■ **Requirement**
Change every "Immunity Tea" in the items below to "Herbal Tea", and write all the lines out again with nothing else altered.

[Input records]

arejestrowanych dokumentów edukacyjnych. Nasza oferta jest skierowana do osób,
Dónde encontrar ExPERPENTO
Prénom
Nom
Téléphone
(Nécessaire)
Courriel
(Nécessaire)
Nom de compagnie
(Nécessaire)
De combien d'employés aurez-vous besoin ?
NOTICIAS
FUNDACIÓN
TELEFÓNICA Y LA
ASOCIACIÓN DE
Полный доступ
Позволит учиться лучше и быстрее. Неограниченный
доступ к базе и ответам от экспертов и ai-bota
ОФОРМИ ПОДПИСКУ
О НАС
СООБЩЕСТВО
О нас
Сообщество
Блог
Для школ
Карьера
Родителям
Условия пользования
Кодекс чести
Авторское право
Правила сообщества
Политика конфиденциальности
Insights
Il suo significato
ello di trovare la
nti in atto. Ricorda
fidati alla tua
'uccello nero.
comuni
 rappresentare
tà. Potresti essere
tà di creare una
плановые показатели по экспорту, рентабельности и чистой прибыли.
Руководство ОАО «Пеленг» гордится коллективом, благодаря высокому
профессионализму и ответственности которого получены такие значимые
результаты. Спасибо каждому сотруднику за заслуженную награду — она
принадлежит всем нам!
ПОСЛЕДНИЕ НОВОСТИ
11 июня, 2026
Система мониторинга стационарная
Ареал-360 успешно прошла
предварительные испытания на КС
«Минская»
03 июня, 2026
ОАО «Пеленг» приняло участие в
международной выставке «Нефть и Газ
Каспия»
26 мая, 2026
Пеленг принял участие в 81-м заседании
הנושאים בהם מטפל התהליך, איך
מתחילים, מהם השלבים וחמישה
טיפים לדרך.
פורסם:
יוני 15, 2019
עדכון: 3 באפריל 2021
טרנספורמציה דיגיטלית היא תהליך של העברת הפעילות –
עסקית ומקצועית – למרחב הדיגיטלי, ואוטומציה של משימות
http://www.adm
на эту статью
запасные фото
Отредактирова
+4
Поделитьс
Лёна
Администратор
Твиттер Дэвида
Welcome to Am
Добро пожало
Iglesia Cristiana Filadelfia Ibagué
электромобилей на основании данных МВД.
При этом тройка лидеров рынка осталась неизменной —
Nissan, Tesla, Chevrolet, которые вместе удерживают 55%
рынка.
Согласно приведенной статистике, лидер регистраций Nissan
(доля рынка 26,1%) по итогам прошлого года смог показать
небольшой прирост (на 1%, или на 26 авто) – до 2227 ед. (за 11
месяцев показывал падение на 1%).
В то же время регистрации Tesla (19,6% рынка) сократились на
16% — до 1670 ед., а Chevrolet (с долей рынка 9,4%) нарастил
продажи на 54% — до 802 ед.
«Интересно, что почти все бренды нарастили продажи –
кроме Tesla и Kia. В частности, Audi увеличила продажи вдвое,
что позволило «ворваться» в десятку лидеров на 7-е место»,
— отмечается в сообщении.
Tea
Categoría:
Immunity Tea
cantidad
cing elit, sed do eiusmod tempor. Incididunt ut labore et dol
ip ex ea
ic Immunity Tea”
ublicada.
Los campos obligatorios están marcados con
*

[/Input records]

■ **Answer to this problem**
arejestrowanych dokumentów edukacyjnych. Nasza oferta jest skierowana do osób,
Dónde encontrar ExPERPENTO
Prénom
Nom
Téléphone
(Nécessaire)
Courriel
(Nécessaire)
Nom de compagnie
(Nécessaire)
De combien d'employés aurez-vous besoin ?
NOTICIAS
FUNDACIÓN
TELEFÓNICA Y LA
ASOCIACIÓN DE
Полный доступ
Позволит учиться лучше и быстрее. Неограниченный
доступ к базе и ответам от экспертов и ai-bota
ОФОРМИ ПОДПИСКУ
О НАС
СООБЩЕСТВО
О нас
Сообщество
Блог
Для школ
Карьера
Родителям
Условия пользования
Кодекс чести
Авторское право
Правила сообщества
Политика конфиденциальности
Insights
Il suo significato
ello di trovare la
nti in atto. Ricorda
fidati alla tua
'uccello nero.
comuni
 rappresentare
tà. Potresti essere
tà di creare una
плановые показатели по экспорту, рентабельности и чистой прибыли.
Руководство ОАО «Пеленг» гордится коллективом, благодаря высокому
профессионализму и ответственности которого получены такие значимые
результаты. Спасибо каждому сотруднику за заслуженную награду — она
принадлежит всем нам!
ПОСЛЕДНИЕ НОВОСТИ
11 июня, 2026
Система мониторинга стационарная
Ареал-360 успешно прошла
предварительные испытания на КС
«Минская»
03 июня, 2026
ОАО «Пеленг» приняло участие в
международной выставке «Нефть и Газ
Каспия»
26 мая, 2026
Пеленг принял участие в 81-м заседании
הנושאים בהם מטפל התהליך, איך
מתחילים, מהם השלבים וחמישה
טיפים לדרך.
פורסם:
יוני 15, 2019
עדכון: 3 באפריל 2021
טרנספורמציה דיגיטלית היא תהליך של העברת הפעילות –
עסקית ומקצועית – למרחב הדיגיטלי, ואוטומציה של משימות
http://www.adm
на эту статью
запасные фото
Отредактирова
+4
Поделитьс
Лёна
Администратор
Твиттер Дэвида
Welcome to Am
Добро пожало
Iglesia Cristiana Filadelfia Ibagué
электромобилей на основании данных МВД.
При этом тройка лидеров рынка осталась неизменной —
Nissan, Tesla, Chevrolet, которые вместе удерживают 55%
рынка.
Согласно приведенной статистике, лидер регистраций Nissan
(доля рынка 26,1%) по итогам прошлого года смог показать
небольшой прирост (на 1%, или на 26 авто) – до 2227 ед. (за 11
месяцев показывал падение на 1%).
В то же время регистрации Tesla (19,6% рынка) сократились на
16% — до 1670 ед., а Chevrolet (с долей рынка 9,4%) нарастил
продажи на 54% — до 802 ед.
«Интересно, что почти все бренды нарастили продажи –
кроме Tesla и Kia. В частности, Audi увеличила продажи вдвое,
что позволило «ворваться» в десятку лидеров на 7-е место»,
— отмечается в сообщении.
Tea
Categoría:
Herbal Tea
cantidad
cing elit, sed do eiusmod tempor. Incididunt ut labore et dol
ip ex ea
ic Herbal Tea”
ublicada.
Los campos obligatorios están marcados con
*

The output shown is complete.